Micheline, faisant preuve d’une mauvaise foi peu commune, a accusé son mari,
qui n’avait qu’à lui prêter un portable plus gros qui ne rentrerait pas dans une poche de combi-pantalon. Jean-Claude a rétorqué que, de toute façon, sa combi était moche. Micheline a poussé un cri de harpie en portant la main à son cœur, vivante incarnation de Sarah Bernhardt jouant la mort de Phèdre, et ensuite on a un peu perdu le fil (mais Gudule était ravie d’apprendre plein de nouveaux gros mots).
Le lendemain, Micheline n’avait donc aucun téléphone.
Elle a réquisitionné le réveil mouton de Gudule et retrouvé sa montre qu’elle ne mettait plus depuis longtemps et c’est dommage parce qu’elle est jolie, et la matinée s’est passé presque sans encombre sauf qu’à midi elle s’est rappelée que si elle ne portait plus sa montre c’est parce qu’elle ne donne plus l’heure exacte (à part 2 fois par jour, forcément) et qu’elle était donc fichtrement en retard pour l’école. Micheline est arrivée en courant et s’est répandue en excuses aux pieds de la maîtresse, essayant de lui expliquer qu’elle avait perdu le fil de sa journée à cause du téléphone tombé dans le bain.
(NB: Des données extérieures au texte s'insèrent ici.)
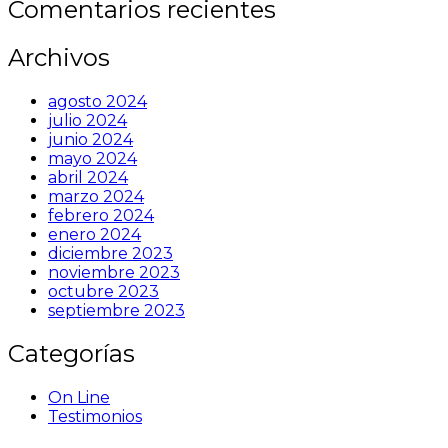
Comentarios recientes
Archivos
agosto 2024
julio 2024
junio 2024
mayo 2024
abril 2024
marzo 2024
febrero 2024
enero 2024
diciembre 2023
noviembre 2023
octubre 2023
septiembre 2023
Categorías
On Line
Testimonios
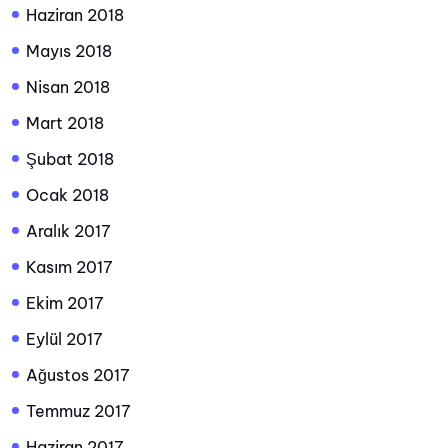
Haziran 2018
Mayıs 2018
Nisan 2018
Mart 2018
Şubat 2018
Ocak 2018
Aralık 2017
Kasım 2017
Ekim 2017
Eylül 2017
Ağustos 2017
Temmuz 2017
Haziran 2017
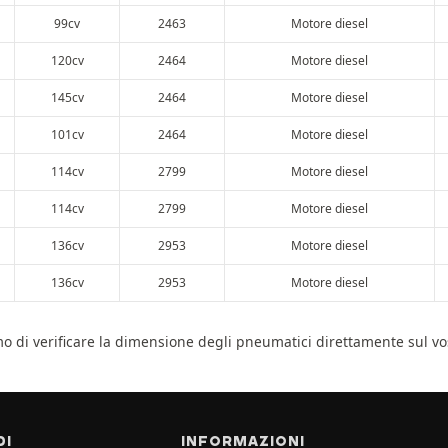
99cv
2463
Motore diesel
120cv
2464
Motore diesel
145cv
2464
Motore diesel
101cv
2464
Motore diesel
114cv
2799
Motore diesel
114cv
2799
Motore diesel
136cv
2953
Motore diesel
136cv
2953
Motore diesel
amo di verificare la dimensione degli pneumatici direttamente sul 
DI
INFORMAZIONI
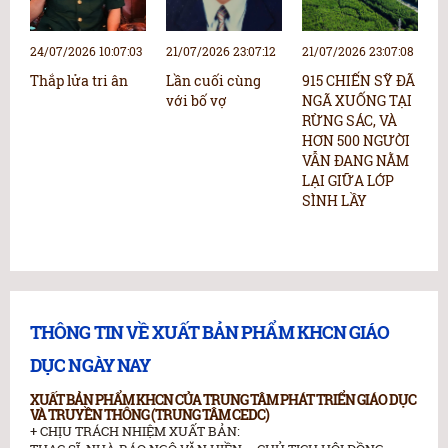
24/07/2026 10:07:03
21/07/2026 23:07:12
21/07/2026 23:07:08
2
Thắp lửa tri ân
Lần cuối cùng
915 CHIẾN SỸ ĐÃ
N
với bố vợ
NGÃ XUỐNG TẠI
N
RỪNG SÁC, VÀ
p
HƠN 500 NGƯỜI
“
VẪN ĐANG NẰM
b
LẠI GIỮA LỚP
k
SÌNH LẦY
c
h
THÔNG TIN VỀ XUẤT BẢN PHẨM KHCN GIÁO
DỤC NGÀY NAY
XUẤT BẢN PHẨM KHCN CỦA TRUNG TÂM PHÁT TRIỂN GIÁO DỤC
VÀ TRUYỀN THÔNG (TRUNG TÂM CEDC)
+ CHỊU TRÁCH NHIỆM XUẤT BẢN:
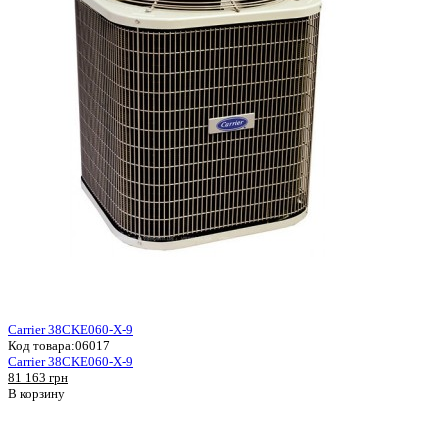
Carrier 38CKE060-X-9
Код товара:
06017
Carrier 38CKE060-X-9
81 163 грн
В корзину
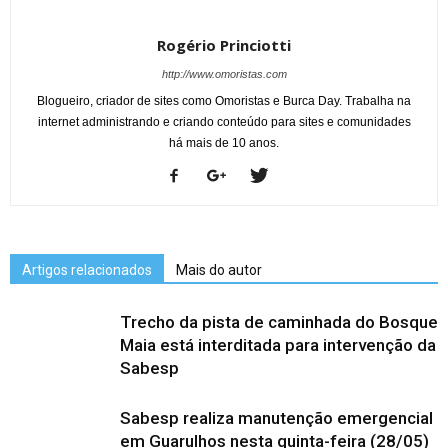
Rogério Princiotti
http://www.omoristas.com
Blogueiro, criador de sites como Omoristas e Burca Day. Trabalha na
internet administrando e criando conteúdo para sites e comunidades
há mais de 10 anos.
Artigos relacionados
Mais do autor
Trecho da pista de caminhada do Bosque
Maia está interditada para intervenção da
Sabesp
Sabesp realiza manutenção emergencial
em Guarulhos nesta quinta-feira (28/05)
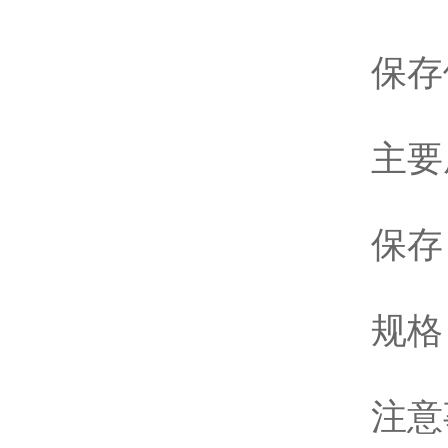
保存
主要
保存
规格：
注意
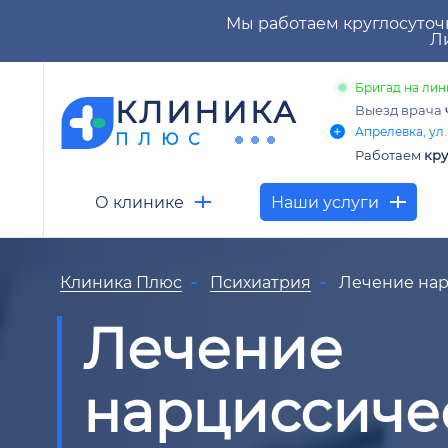
Мы работаем круглосуточ
Ли
Бригад на лин
КЛИНИКА
Выезд врача
Апрелевка, ул.
ПЛЮС
Работаем
кру
О клинике
Наши услуги
Клиника Плюс
Психиатрия
Лечение нар
Лечение
нарциссиче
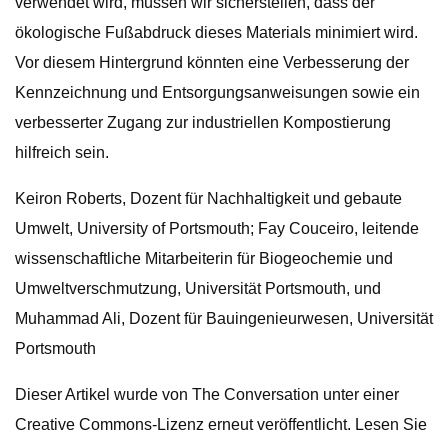
verwendet wird, müssen wir sicherstellen, dass der
ökologische Fußabdruck dieses Materials minimiert wird.
Vor diesem Hintergrund könnten eine Verbesserung der
Kennzeichnung und Entsorgungsanweisungen sowie ein
verbesserter Zugang zur industriellen Kompostierung
hilfreich sein.
Keiron Roberts, Dozent für Nachhaltigkeit und gebaute
Umwelt, University of Portsmouth; Fay Couceiro, leitende
wissenschaftliche Mitarbeiterin für Biogeochemie und
Umweltverschmutzung, Universität Portsmouth, und
Muhammad Ali, Dozent für Bauingenieurwesen, Universität
Portsmouth
Dieser Artikel wurde von The Conversation unter einer
Creative Commons-Lizenz erneut veröffentlicht. Lesen Sie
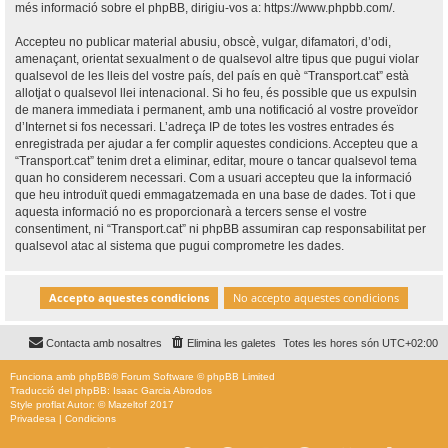
més informació sobre el phpBB, dirigiu-vos a:
https://www.phpbb.com/
.
Accepteu no publicar material abusiu, obscè, vulgar, difamatori, d’odi,
amenaçant, orientat sexualment o de qualsevol altre tipus que pugui violar
qualsevol de les lleis del vostre país, del país en què “Transport.cat” està
allotjat o qualsevol llei intenacional. Si ho feu, és possible que us expulsin
de manera immediata i permanent, amb una notificació al vostre proveïdor
d’Internet si fos necessari. L’adreça IP de totes les vostres entrades és
enregistrada per ajudar a fer complir aquestes condicions. Accepteu que a
“Transport.cat” tenim dret a eliminar, editar, moure o tancar qualsevol tema
quan ho considerem necessari. Com a usuari accepteu que la informació
que heu introduït quedi emmagatzemada en una base de dades. Tot i que
aquesta informació no es proporcionarà a tercers sense el vostre
consentiment, ni “Transport.cat” ni phpBB assumiran cap responsabilitat per
qualsevol atac al sistema que pugui comprometre les dades.
Contacta amb nosaltres
Elimina les galetes
Totes les hores són
UTC+02:00
Funciona amb
phpBB
® Forum Software © phpBB Limited
Traducció del phpBB: Isaac Garcia Abrodos
Style
proflat
Autor: ©
Mazeltof
2017
Privadesa
|
Condicions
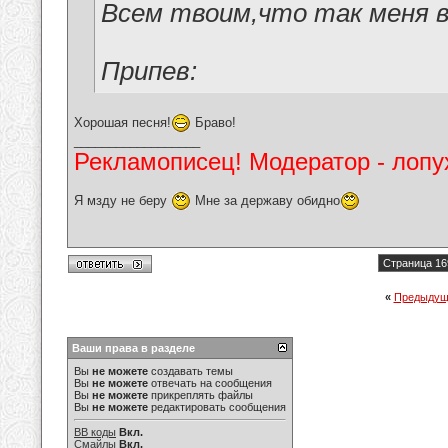
Всем твоим,что так меня 
Припев:
Хорошая песня!
Браво!
__________________
Рекламописец! Модератор - лопух
Я мзду не беру
Мне за державу обидно
Страница 16
«
Предыдущ
Ваши права в разделе
Вы
не можете
создавать темы
Вы
не можете
отвечать на сообщения
Вы
не можете
прикреплять файлы
Вы
не можете
редактировать сообщения
BB коды
Вкл.
Смайлы
Вкл.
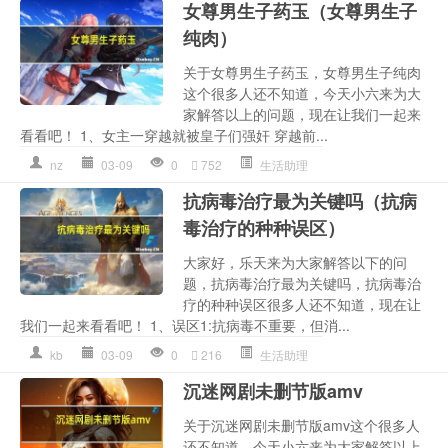
女尊男生子药玉（女尊男生子
纯肉）
关于女尊男生子药玉，女尊男生子纯肉
这个很多人还不知道，今天小六来为大
家解答以上的问题，现在让我们一起来
看看吧！ 1、女主一穿越就被皇子们强奸 穿越前...
nz
03-09
0
752
生活助理
抗病毒治疗最为关键吗（抗病
毒治疗的种种误区）
大家好，乐天来为大家解答以下的问
题，抗病毒治疗最为关键吗，抗病毒治
疗的种种误区很多人还不知道，现在让
我们一起来看看吧！ 1、误区1:抗病毒不重要，但消...
kb
03-09
0
216
生活助理
沉迷网剧未删节版amv
关于沉迷网剧未删节版amv这个很多人
还不知道，今天小六来为大家解答以上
« Ah, Dagobert m’a dit que c’était dans les toilettes a dit la maîtresse. » Et Micheline a répondu : « Oui, non, les deux en fait. » Et la maîtresse a regardé la pauvre maman essoufflée d’un air soupçonneux…
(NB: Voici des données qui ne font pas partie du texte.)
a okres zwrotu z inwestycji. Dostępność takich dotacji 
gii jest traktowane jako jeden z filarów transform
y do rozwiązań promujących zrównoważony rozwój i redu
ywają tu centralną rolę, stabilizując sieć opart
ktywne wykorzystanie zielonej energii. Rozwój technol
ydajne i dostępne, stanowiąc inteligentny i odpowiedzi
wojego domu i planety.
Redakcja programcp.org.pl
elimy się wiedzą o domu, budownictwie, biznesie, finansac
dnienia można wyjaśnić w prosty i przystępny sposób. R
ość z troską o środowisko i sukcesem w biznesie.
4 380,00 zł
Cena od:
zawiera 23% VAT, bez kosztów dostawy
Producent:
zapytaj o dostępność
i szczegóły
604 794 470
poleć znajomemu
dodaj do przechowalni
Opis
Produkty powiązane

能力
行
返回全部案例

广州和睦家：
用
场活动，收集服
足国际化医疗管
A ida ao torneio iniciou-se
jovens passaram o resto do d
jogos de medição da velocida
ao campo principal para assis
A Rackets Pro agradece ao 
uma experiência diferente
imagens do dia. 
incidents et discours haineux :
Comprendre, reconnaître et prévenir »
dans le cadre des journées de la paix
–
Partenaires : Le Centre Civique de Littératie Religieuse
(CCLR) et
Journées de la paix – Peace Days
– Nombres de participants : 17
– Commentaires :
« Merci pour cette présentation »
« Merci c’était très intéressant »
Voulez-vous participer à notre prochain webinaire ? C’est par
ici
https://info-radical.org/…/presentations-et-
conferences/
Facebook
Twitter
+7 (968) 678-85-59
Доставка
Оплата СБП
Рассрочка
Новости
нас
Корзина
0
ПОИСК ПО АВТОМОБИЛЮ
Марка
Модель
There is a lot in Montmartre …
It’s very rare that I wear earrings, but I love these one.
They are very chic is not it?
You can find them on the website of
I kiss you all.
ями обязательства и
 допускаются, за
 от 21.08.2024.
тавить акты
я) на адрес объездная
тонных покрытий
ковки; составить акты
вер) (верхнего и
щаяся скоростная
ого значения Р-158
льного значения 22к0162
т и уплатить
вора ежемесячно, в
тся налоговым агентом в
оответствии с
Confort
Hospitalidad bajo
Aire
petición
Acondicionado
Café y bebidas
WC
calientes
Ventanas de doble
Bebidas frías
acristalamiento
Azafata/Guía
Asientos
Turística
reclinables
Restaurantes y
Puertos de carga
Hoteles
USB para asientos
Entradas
La journée a continué sans autre incident notable (sauf la disparition inquiétante d’un nouveau couvercle de Tupperware, mais rien à voir avec le sujet). Et le soir Jean-Claude est arrivé avec un cadeau pour se faire pardonner de la dispute de la veille :
Un nouveau smartphone, étanche.
Et pendant que Micheline sortait du four une tarte tatin (pour se faire pardonner de la dispute de la veille) son mari lui a configuré son nouveau téléphone en 10 minutes. À sa demande, il a ajouté un minuteur aux applications chronophages, des rappels de réveil, un agenda partagé avec son mari et comme sonnerie, la chanson de Soprano : “Mon précieux”.